The diptych Ill Matched Pair (2022), based on a series of 16th-century allegorical paintings by Lucas Cranach the Elder, is a double portrait of two different species of dinosaurs, a rainbow-haloed meteor hanging in the air between them. Sid and Wili (2023) likewise shows an interspecies pair, with a spiky, club-tailed Ankylosaurus and a feathered Velociraptor meeting in a secluded grotto surrounded by red rose bushes, reminiscent of the secret trysts captured in Jean-Honoré Fragonard’s Rococo painting cycle, Progress of Love.

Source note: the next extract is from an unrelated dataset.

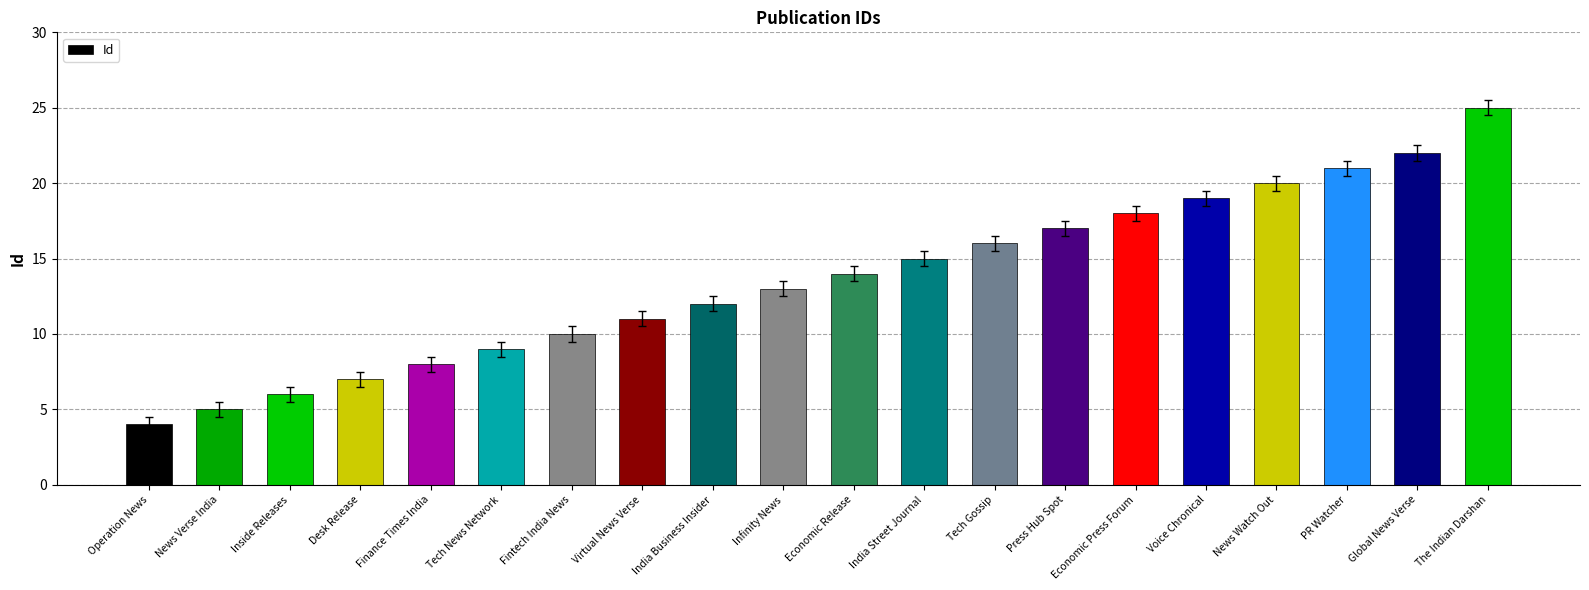

What is the difference between the values at PR Watcher and Fintech India News?

11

Taking its cues from performance history, by contrast, the commanding Pterodactyl at the center of Maya Lacrimosa (2023), shrouding her babies under her wings as a storm rages around them, is a cross between The Nutcracker’s Mother Ginger and Maria Callas’s “Medea”, her eyes dramatically ringed with black.

The paintings in The Dinosaur Variations epitomize Thomas Woodruff’s virtuosic brand of queer maximalism, irrevocably shaped by his experience of living through the AIDS epidemic as a young gay artist. As the artist has described, the series is an “exploration of grace in the face of annihilation,” presenting scenes of mayhem and doom suffused with glamor and wit.